Esa misma noche tuvimos diversa actividades; desde senderismo hasta baño en la cascada, yo personalmente no me bañé  en dicha cascada, ya bastante  frío tenia, así que es actividad no la realicé, de camino a la cascada no pudimos observar mucha fauna, ya  estaba muy oscuro así que fue imposible, también estaba  liso el camino, pero afortunadamente no hubo ningún inconveniente. La llegar de la caminata nos recibieron con  una deliciosa taza caliente de agua de panela con queso. Estuvimos un buen rato cerca de una fogata en ese momento el calor corporal volvió a mi cuerpo.
 Después de ese agradable momento la idea era dormir, cosa que no sucedió inmediatamente, ya que tuve que lidiar con el insomnio de mis compañeras  de carpa.
 Al amanecer siguiente la idea era madrugar, para realizar avistamiento de aves; cosa que fue imposible, el  sueño y el frío  se negaron a ayudarnos. Así que esperamos pacientemente la hora del desayuno.
Al llegar la hora del desayuno, nos alimentamos y se suponía que teníamos que bañarnos, cosa que yo personalmente no hice y no porque sea cobarde, pero en definitiva esa agua tan fría era para “meros” machos.

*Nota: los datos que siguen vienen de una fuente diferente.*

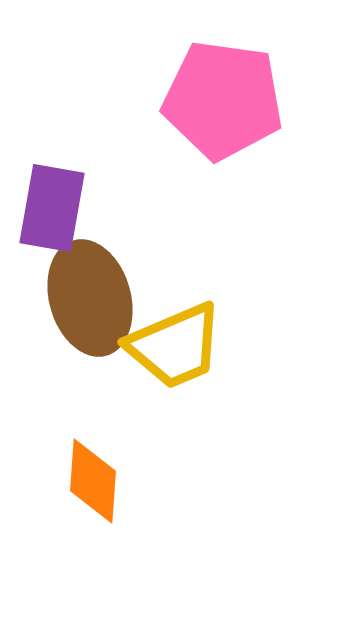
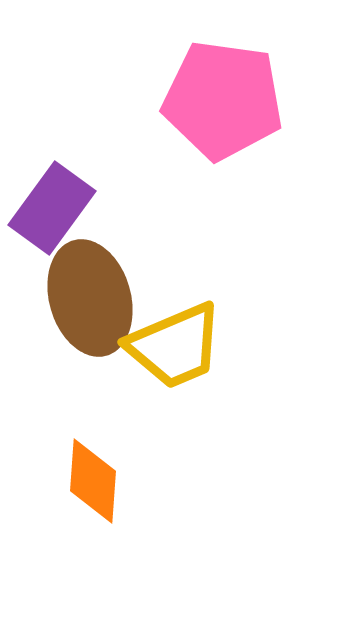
purple rectangle: rotated 26 degrees clockwise
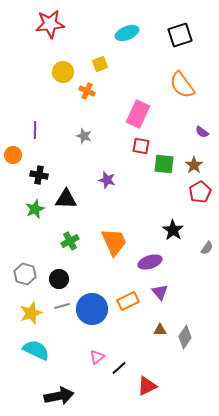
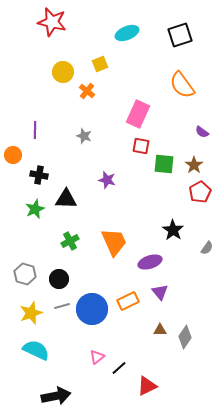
red star: moved 2 px right, 2 px up; rotated 20 degrees clockwise
orange cross: rotated 14 degrees clockwise
black arrow: moved 3 px left
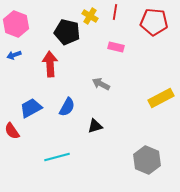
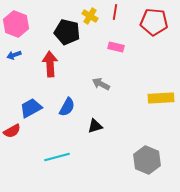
yellow rectangle: rotated 25 degrees clockwise
red semicircle: rotated 84 degrees counterclockwise
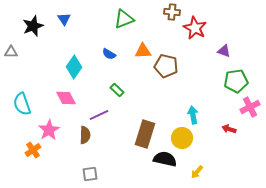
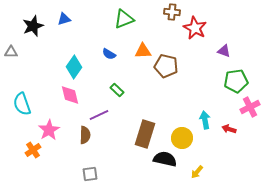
blue triangle: rotated 48 degrees clockwise
pink diamond: moved 4 px right, 3 px up; rotated 15 degrees clockwise
cyan arrow: moved 12 px right, 5 px down
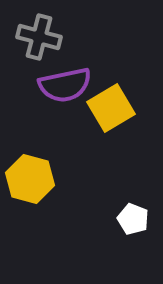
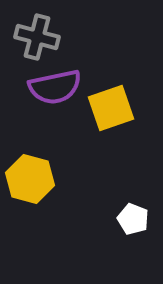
gray cross: moved 2 px left
purple semicircle: moved 10 px left, 2 px down
yellow square: rotated 12 degrees clockwise
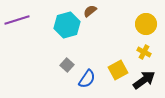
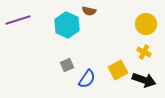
brown semicircle: moved 1 px left; rotated 128 degrees counterclockwise
purple line: moved 1 px right
cyan hexagon: rotated 20 degrees counterclockwise
gray square: rotated 24 degrees clockwise
black arrow: rotated 55 degrees clockwise
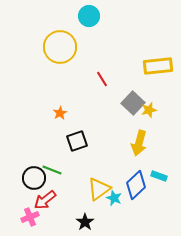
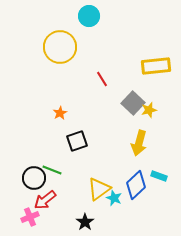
yellow rectangle: moved 2 px left
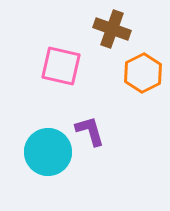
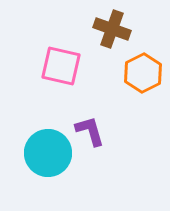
cyan circle: moved 1 px down
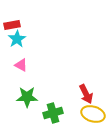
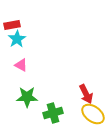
yellow ellipse: rotated 20 degrees clockwise
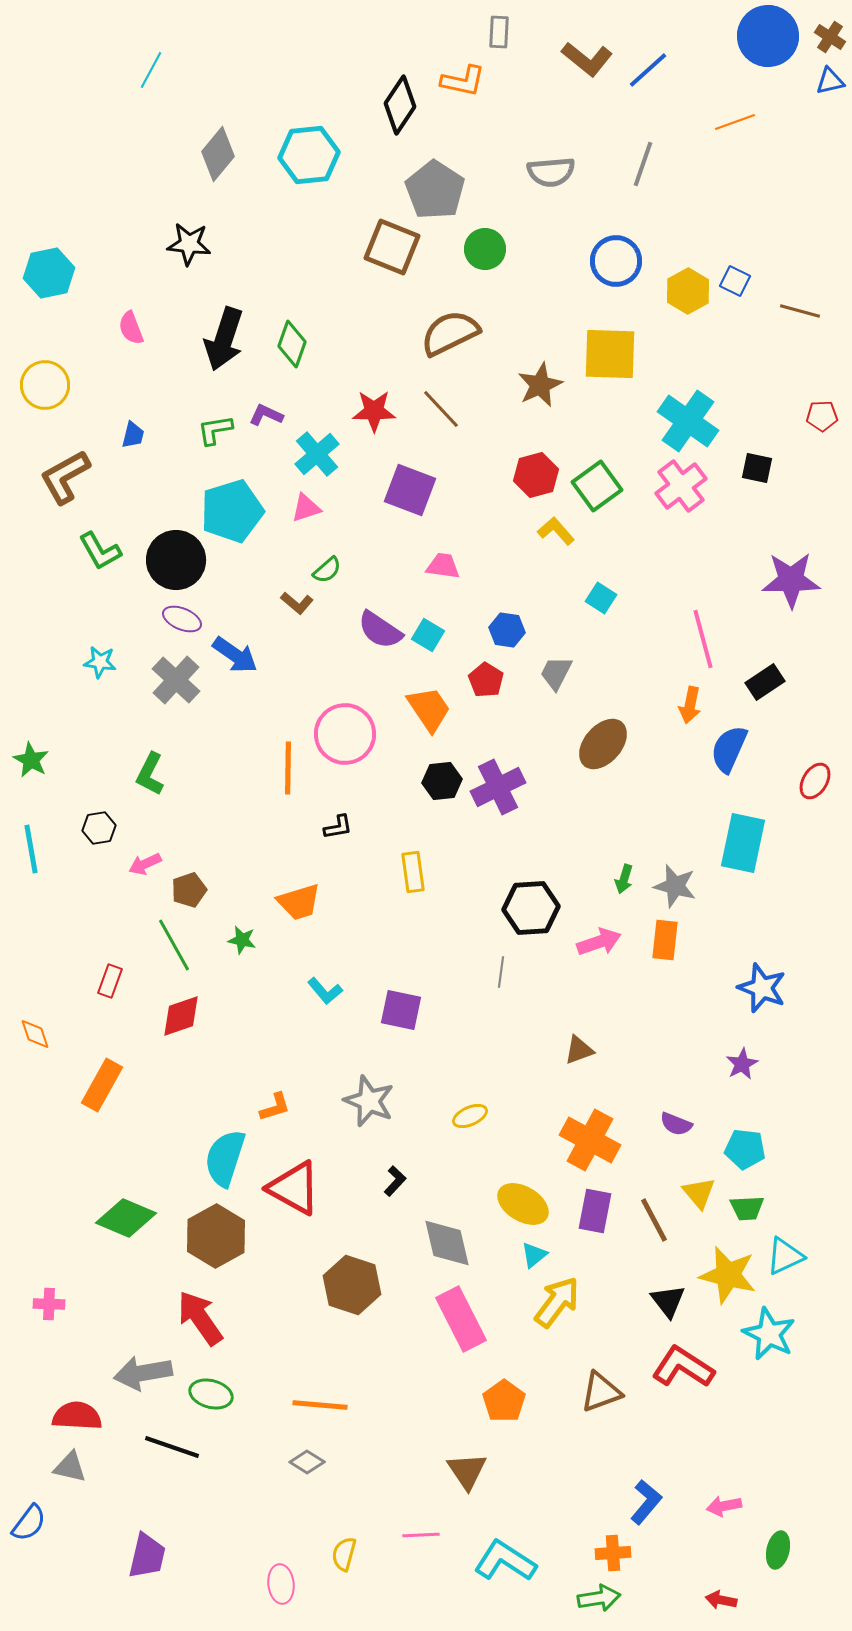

Tuvimos nuestro rato de esparcimiento y nuevamente nos preparamos para  emprender camino, ahora era de bajada. La gran ventaja era que ya estábamos descansados y bien alimentados  y yo me había preparado para emprender de nuevo tres largas horas de camino.
Al llegar a el cedral, nos esperaba una chiva (sinceramente me volvió el alma al cuerpo) yo no quería seguir caminado estaba exhausta. No recuerdo  exactamente cuánto duro el recorrido  hacia el santuario de flora y fauna (Otún Quimbaya) pero si sé que fue corto. Teníamos calor (por lo menos los que no nos habíamos bañado). Llegaron  y nos ubicaron en las habitaciones, yo solo podía pensar en bañarme, así que me apresure lo más que pude para alcanzar un turno a rápido para bañarme. En el transcurso del día tuvimos diversas actividades, que por cierto fueron muy enriquecedoras, una de ellas fue en la noche, la idea era confiar en el compañero que nos asignaba el guía  y en medio de la oscuridad del camino nos fueron separando, el propósito del ejercicio  era activar todos los sentidos y percibir la riqueza que nos ofrece la naturaleza.  Yo estuve bastante nerviosa, pero debo agradecer  a mi compañera (Daniela Serna), fue lo suficientemente valiente y logro que yo me tranquilizara.







Esas como muchas otras experiencias vividas en La Pastora y en El Santuario de fauna y flora  las guardo en mi memoria, me siento feliz y satisfecha, aún falta mucho por vivir y conocer,  desde ya estoy preparada para lo que venga.